August 2021 – December 2024

Amazon

Developed a real-time distributed platform and API for ad measurement using AWS CDK, EC2/ECS, ELB and Elasticache
Led system and feature launches end-to-end: capacity planning, load testing, data correctness validation, dashboards, monitoring, alarming, and regression detection
Investigated and root-caused system-wide outages and accuracy issues impacting advertiser data
Worked cross-functionally with Product Management to develop new features, perform data investigations, address Advertiser's concerns and explain business logic

Data Engineer

February 2019 – August 2021

Royal Bank of Canada

Designed and built a multi-component streaming and cache-based application for address cleansing, achieving 30% cost reduction over the prior pipeline
Built end-to-end metrics collection, monitoring, and reporting infrastructure across core production components
Developed ETL pipelines with Spark and Airflow combining multiple data sources to back an internal API

Research

Attentional Guidance in Visual Search

2017

Centre for Vision Research, York University, supervised by Prof.
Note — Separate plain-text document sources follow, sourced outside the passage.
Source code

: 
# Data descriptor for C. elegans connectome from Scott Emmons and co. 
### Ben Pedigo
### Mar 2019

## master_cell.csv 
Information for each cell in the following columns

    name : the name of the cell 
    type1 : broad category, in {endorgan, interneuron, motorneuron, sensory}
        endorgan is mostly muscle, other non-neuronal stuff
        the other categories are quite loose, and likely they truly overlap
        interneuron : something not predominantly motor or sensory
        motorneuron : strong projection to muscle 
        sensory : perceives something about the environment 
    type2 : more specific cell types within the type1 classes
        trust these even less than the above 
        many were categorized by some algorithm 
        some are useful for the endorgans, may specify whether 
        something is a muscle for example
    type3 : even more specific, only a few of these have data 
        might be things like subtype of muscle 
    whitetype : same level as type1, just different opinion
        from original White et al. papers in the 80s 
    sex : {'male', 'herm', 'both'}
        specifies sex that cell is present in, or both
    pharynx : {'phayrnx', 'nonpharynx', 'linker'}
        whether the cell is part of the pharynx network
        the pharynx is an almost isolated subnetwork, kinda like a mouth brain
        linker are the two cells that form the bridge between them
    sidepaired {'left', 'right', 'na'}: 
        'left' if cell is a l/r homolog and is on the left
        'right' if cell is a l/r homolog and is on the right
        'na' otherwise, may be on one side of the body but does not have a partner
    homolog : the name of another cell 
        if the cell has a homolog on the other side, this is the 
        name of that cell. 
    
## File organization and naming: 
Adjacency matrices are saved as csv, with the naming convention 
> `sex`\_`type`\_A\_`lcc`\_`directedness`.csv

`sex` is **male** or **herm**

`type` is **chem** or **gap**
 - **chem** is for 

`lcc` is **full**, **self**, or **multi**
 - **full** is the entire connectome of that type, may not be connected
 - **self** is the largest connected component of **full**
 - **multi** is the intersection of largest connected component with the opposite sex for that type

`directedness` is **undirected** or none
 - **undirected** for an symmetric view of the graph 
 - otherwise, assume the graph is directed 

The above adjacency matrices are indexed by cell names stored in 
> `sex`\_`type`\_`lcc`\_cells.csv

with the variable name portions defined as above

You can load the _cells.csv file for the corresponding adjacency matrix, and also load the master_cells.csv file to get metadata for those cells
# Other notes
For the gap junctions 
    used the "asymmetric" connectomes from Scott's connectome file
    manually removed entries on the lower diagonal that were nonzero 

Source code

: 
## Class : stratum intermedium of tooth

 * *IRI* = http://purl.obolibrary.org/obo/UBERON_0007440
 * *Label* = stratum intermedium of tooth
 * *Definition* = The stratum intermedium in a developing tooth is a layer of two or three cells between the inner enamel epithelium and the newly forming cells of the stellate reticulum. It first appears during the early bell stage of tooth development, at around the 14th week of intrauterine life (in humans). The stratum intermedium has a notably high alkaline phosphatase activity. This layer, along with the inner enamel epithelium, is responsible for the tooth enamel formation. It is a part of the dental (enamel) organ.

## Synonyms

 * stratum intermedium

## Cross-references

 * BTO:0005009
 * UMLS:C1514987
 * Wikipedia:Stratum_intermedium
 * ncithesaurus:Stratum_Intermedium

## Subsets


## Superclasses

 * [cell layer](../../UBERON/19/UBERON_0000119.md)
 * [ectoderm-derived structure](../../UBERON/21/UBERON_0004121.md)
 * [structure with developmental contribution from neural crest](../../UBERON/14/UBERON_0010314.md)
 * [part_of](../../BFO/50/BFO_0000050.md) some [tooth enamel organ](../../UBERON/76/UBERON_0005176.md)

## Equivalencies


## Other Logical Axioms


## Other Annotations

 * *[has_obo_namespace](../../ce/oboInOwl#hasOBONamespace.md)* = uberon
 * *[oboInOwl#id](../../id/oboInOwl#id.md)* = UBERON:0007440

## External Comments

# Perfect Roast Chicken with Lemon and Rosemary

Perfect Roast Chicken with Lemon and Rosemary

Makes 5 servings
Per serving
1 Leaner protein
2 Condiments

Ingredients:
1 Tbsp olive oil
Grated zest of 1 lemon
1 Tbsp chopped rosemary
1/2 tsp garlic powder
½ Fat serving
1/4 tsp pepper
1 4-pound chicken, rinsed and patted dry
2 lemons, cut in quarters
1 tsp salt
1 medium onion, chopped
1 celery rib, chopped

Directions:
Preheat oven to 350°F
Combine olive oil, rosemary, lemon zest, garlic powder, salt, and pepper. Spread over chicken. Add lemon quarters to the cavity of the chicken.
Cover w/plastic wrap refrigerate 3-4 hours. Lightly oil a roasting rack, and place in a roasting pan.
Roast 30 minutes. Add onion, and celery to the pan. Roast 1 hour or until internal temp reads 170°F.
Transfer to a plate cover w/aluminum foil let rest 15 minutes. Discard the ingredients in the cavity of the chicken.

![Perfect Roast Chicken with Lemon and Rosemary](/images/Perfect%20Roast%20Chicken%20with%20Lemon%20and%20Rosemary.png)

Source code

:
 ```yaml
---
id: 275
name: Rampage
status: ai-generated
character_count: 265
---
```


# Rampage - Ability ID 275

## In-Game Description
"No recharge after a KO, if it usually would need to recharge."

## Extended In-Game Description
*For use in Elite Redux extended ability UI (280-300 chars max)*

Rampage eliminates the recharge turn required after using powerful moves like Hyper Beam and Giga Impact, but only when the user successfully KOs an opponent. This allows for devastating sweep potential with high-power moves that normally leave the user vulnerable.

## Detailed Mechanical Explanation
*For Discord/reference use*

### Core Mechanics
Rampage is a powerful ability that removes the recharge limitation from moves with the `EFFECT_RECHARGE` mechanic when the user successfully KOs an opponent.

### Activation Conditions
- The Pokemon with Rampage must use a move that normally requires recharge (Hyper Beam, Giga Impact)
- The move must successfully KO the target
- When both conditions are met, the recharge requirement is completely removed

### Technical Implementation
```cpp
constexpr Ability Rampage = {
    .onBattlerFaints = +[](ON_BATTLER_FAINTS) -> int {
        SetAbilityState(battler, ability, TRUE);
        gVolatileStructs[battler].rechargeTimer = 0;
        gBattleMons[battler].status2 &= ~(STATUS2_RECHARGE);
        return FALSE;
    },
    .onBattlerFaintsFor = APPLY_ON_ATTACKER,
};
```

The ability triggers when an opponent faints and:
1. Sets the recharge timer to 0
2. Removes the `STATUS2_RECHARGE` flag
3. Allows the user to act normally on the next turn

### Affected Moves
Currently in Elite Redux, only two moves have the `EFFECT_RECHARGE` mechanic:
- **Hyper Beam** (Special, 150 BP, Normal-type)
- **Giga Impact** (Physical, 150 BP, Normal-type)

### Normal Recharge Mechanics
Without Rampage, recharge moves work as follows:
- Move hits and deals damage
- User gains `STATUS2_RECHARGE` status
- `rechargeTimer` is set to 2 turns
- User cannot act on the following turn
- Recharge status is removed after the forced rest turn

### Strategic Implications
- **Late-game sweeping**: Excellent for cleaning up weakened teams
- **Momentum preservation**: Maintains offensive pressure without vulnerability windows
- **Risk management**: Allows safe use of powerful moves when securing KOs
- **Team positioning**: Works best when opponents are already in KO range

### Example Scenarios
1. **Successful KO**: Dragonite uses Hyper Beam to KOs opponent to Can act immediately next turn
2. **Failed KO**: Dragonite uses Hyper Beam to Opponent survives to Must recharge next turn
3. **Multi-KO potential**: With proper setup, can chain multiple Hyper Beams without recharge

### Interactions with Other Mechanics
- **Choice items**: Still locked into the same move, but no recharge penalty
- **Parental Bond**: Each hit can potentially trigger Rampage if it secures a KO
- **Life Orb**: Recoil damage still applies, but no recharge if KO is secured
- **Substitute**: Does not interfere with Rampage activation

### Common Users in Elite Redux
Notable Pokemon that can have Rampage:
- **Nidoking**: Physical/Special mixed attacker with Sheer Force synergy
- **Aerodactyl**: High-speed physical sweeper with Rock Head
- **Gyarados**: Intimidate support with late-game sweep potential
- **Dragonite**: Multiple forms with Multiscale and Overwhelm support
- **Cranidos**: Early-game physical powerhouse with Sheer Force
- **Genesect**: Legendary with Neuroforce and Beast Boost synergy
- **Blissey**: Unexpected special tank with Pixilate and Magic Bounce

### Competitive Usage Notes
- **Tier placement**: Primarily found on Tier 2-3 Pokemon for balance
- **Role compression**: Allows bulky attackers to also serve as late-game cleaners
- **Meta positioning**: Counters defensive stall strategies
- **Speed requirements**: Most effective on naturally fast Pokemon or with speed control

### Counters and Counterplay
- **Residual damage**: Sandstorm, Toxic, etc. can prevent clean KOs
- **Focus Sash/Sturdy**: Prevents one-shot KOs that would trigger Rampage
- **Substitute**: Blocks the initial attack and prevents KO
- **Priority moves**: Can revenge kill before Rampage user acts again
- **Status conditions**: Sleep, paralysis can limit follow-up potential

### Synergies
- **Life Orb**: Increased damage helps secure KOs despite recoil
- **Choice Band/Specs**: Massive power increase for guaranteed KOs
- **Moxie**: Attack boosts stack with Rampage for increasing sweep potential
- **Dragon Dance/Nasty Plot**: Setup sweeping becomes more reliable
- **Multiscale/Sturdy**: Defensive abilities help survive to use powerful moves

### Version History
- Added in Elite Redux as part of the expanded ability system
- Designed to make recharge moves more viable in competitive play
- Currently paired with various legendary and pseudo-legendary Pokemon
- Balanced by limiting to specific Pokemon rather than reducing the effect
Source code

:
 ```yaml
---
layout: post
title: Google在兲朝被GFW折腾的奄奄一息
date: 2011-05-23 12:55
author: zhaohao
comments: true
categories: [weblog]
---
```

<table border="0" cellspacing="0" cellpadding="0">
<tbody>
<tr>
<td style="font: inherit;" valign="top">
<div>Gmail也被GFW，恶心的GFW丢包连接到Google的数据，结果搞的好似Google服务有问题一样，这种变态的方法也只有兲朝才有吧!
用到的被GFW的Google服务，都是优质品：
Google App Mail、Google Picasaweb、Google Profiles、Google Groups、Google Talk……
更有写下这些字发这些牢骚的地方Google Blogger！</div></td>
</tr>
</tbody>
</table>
James Elder

Conducted original research on the interaction between endogenous (top-down) and exogenous (bottom-up) attentional cues in visual search
Designed a probabilistic cueing paradigm to measure how prior cue reliability shapes attentional guidance during visual search tasks
Developed serial, parallel, and hybrid computational models of attentional guidance and evaluated them against human behavioural data

Lassonde Undergraduate Research Award

2016, 2017

York University

Skills & Technologies

ML & Systems: NKI (Neuron Kernel Interface), AWS Neuron SDK, vLLM, PyTorch

Performance & Hardware: AWS Trainium / Inferentia, kernel optimization, roofline analysis, collective communication, distributed inference, profiling

Languages: Python, Scala, Java, SQL, TypeScript

Data & Infrastructure: Apache Spark, Airflow, AWS CDK, Pandas, NumPy, Elasticsearch, EMR, EC2, S3, SQS, CloudWatch, DynamoDB, Aurora

Education

York University

B.Sc., Honours in Computer Science